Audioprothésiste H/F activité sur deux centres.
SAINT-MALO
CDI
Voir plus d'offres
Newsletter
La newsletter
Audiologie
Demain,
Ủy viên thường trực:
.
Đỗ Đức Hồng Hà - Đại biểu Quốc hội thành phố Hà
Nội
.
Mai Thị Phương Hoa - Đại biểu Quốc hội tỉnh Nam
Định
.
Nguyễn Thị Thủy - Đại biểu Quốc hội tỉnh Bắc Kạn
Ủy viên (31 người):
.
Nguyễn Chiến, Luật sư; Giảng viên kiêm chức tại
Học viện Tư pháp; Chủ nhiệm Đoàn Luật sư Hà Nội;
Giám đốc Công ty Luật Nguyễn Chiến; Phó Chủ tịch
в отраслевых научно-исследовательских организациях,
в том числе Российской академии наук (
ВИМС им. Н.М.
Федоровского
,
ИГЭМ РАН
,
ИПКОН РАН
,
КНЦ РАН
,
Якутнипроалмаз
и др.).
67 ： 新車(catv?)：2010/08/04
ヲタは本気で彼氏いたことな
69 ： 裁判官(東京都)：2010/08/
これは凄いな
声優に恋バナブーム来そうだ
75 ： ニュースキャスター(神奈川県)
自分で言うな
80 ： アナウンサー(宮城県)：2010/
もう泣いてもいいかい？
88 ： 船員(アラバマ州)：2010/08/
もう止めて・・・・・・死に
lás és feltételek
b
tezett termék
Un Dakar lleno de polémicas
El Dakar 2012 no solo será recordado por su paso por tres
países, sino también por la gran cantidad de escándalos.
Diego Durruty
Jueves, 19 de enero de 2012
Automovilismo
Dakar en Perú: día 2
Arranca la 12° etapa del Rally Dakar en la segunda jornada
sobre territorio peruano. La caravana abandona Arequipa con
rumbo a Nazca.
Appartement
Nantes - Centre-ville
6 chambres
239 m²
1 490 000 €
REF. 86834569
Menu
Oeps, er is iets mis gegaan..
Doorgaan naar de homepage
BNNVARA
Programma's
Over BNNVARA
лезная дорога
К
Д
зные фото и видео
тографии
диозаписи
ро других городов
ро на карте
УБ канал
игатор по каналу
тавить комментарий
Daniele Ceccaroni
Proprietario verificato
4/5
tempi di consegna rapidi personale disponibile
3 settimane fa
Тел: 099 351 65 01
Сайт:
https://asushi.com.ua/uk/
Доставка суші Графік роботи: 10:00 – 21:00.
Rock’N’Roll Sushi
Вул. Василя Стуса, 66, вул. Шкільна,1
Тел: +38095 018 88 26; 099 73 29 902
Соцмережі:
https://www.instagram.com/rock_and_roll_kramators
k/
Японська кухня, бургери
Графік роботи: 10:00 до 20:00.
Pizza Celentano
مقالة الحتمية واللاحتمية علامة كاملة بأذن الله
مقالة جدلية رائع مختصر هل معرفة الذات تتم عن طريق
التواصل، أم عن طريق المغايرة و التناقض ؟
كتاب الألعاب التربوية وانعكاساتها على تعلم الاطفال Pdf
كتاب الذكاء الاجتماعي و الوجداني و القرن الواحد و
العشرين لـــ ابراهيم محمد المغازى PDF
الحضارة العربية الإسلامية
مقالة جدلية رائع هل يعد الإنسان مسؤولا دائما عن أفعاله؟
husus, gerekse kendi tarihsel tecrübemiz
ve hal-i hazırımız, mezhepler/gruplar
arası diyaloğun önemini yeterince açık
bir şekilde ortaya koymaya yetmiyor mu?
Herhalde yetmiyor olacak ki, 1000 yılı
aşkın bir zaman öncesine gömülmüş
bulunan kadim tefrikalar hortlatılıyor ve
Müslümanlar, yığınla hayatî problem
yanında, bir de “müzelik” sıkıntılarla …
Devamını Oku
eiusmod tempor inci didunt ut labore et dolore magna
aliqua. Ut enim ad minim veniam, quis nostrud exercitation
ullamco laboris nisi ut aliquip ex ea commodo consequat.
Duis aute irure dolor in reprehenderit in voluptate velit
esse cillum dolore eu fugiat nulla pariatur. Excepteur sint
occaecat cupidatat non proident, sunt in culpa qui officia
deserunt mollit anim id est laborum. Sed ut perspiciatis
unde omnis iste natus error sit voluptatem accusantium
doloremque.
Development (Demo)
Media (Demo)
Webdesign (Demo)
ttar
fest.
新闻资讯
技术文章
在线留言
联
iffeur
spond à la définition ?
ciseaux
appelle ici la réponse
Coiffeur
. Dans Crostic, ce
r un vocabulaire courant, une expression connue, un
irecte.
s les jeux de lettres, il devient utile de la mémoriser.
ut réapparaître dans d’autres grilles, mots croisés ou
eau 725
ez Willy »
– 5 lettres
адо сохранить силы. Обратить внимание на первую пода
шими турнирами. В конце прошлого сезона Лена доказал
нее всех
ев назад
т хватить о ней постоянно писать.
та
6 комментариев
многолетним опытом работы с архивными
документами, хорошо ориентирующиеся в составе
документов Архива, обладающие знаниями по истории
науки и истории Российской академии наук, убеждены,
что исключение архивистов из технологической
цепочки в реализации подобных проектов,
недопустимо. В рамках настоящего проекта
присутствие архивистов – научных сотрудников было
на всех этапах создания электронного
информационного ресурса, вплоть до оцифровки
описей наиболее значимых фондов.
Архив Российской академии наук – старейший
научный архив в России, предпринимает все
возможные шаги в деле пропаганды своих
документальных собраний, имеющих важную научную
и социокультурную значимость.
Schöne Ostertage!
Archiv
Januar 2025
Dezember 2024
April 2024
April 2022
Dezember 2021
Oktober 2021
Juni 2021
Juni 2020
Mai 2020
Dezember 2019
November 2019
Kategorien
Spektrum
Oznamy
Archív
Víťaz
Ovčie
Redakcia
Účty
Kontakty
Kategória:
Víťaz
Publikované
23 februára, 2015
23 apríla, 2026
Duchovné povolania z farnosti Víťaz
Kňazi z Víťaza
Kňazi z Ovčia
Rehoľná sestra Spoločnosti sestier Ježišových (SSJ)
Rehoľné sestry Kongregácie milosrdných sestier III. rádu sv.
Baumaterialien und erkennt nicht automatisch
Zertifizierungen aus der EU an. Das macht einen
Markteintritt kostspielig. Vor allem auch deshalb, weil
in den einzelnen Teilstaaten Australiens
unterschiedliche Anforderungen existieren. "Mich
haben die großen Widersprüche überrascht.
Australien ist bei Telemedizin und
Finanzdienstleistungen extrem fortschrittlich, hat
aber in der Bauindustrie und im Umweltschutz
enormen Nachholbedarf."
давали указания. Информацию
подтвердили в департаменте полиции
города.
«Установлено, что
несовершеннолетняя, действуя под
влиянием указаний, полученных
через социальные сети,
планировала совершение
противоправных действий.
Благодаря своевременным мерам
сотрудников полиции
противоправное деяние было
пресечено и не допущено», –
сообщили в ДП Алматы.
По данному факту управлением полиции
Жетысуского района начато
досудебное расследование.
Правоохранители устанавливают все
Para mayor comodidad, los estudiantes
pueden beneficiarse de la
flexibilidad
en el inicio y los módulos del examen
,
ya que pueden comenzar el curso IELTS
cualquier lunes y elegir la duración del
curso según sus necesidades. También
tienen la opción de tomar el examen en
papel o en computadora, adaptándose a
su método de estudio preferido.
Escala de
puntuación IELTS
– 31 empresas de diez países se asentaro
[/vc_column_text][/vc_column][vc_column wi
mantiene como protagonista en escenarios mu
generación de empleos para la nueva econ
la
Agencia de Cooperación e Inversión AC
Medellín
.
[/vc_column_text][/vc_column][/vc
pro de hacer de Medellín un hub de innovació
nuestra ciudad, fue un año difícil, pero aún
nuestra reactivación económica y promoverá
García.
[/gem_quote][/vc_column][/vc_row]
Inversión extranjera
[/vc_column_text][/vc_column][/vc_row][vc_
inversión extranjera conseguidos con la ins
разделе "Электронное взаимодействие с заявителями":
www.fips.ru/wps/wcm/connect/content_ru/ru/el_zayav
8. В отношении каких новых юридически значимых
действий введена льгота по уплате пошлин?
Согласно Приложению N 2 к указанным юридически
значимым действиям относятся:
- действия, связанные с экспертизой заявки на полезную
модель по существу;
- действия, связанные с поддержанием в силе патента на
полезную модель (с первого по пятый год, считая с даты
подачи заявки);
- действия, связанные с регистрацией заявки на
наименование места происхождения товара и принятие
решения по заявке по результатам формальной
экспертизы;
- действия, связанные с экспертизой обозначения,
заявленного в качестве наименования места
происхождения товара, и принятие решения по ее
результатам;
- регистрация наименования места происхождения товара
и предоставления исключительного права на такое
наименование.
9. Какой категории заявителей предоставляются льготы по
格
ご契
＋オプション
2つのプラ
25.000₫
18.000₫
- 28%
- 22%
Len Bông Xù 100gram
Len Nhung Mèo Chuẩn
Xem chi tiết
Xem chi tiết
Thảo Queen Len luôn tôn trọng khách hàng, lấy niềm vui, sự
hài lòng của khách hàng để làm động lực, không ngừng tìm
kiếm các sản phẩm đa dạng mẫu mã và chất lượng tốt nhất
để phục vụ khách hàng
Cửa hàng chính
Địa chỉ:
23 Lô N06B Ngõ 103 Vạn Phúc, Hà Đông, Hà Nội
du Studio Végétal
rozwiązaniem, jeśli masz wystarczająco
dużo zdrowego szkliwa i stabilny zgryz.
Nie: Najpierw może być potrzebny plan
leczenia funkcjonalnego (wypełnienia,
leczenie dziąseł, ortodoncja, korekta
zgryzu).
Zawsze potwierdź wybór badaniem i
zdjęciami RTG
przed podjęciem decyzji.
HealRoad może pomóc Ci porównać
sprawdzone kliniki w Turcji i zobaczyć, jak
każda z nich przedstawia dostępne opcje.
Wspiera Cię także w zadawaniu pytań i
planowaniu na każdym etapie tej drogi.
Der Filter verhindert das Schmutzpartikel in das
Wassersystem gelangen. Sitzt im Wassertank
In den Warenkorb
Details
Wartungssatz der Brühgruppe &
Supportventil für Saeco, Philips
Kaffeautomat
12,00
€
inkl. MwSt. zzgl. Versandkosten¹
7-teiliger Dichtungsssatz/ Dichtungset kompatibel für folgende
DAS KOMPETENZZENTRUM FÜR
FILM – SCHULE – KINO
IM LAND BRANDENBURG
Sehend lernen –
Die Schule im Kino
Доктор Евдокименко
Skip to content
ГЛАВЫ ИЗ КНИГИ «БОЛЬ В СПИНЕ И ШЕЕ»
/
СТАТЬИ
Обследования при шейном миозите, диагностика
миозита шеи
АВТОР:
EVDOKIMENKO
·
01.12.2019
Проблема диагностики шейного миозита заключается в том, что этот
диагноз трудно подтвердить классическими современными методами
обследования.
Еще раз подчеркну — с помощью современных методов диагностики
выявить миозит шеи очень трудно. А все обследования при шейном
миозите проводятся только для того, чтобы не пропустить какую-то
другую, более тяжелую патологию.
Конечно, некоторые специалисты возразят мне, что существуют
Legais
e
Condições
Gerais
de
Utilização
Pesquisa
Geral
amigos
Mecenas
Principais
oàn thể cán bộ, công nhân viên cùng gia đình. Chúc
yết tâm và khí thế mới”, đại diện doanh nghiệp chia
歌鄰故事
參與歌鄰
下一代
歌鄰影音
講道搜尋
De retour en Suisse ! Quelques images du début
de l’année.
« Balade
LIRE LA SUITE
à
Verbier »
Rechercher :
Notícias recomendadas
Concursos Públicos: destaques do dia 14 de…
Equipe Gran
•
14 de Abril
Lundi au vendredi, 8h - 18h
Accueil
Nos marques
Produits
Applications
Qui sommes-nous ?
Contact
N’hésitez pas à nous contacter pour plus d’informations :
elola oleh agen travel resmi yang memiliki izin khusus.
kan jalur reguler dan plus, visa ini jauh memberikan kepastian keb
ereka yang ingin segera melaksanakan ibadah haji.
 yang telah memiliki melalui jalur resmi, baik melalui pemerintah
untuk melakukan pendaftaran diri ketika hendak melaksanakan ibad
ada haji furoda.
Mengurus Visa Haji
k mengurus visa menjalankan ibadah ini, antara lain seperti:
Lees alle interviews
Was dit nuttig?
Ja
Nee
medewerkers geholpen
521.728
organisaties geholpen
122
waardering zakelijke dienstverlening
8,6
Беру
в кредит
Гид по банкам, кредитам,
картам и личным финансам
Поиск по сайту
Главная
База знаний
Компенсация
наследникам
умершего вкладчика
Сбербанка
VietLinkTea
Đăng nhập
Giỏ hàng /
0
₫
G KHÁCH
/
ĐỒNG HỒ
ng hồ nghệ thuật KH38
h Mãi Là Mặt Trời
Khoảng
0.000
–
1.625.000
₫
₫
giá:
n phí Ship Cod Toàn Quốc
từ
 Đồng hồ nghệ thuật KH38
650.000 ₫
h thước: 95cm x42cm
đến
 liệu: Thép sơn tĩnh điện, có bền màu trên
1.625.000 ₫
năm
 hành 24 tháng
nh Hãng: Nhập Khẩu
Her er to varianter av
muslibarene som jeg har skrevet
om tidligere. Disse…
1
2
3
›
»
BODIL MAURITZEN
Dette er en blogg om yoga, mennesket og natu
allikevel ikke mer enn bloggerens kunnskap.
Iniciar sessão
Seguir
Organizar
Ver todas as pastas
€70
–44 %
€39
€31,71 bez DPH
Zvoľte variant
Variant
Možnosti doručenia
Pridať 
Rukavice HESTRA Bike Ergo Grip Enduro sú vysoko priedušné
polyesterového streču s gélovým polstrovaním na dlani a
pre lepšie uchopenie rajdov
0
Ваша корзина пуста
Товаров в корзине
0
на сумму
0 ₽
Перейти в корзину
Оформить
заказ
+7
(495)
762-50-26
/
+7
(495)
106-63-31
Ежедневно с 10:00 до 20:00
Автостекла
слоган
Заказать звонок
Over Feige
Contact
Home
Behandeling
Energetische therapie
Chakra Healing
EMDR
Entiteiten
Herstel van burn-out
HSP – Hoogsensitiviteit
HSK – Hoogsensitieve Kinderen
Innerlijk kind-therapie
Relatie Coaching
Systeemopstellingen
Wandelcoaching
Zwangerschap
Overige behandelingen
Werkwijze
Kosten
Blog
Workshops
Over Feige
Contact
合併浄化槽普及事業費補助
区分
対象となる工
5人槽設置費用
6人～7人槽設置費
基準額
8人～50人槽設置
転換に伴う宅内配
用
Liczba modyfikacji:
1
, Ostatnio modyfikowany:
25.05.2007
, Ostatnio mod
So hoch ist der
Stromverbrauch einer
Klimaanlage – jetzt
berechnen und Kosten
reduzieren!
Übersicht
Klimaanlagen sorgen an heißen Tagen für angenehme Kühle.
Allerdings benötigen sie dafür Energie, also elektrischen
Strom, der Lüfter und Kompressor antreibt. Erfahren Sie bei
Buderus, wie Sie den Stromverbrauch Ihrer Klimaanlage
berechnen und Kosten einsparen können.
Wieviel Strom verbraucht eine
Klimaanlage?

-.-.-

● **TASK INSTRUCTIONS**: Set down, word for word, each line from the top of the records above through the line with "Giám đốc Công".

● **RESULT OF THIS TASK**:
Audioprothésiste H/F activité sur deux centres.
SAINT-MALO
CDI
Voir plus d'offres
Newsletter
La newsletter
Audiologie
Demain,
Ủy viên thường trực:
.
Đỗ Đức Hồng Hà - Đại biểu Quốc hội thành phố Hà
Nội
.
Mai Thị Phương Hoa - Đại biểu Quốc hội tỉnh Nam
Định
.
Nguyễn Thị Thủy - Đại biểu Quốc hội tỉnh Bắc Kạn
Ủy viên (31 người):
.
Nguyễn Chiến, Luật sư; Giảng viên kiêm chức tại
Học viện Tư pháp; Chủ nhiệm Đoàn Luật sư Hà Nội;
Giám đốc Công ty Luật Nguyễn Chiến; Phó Chủ tịch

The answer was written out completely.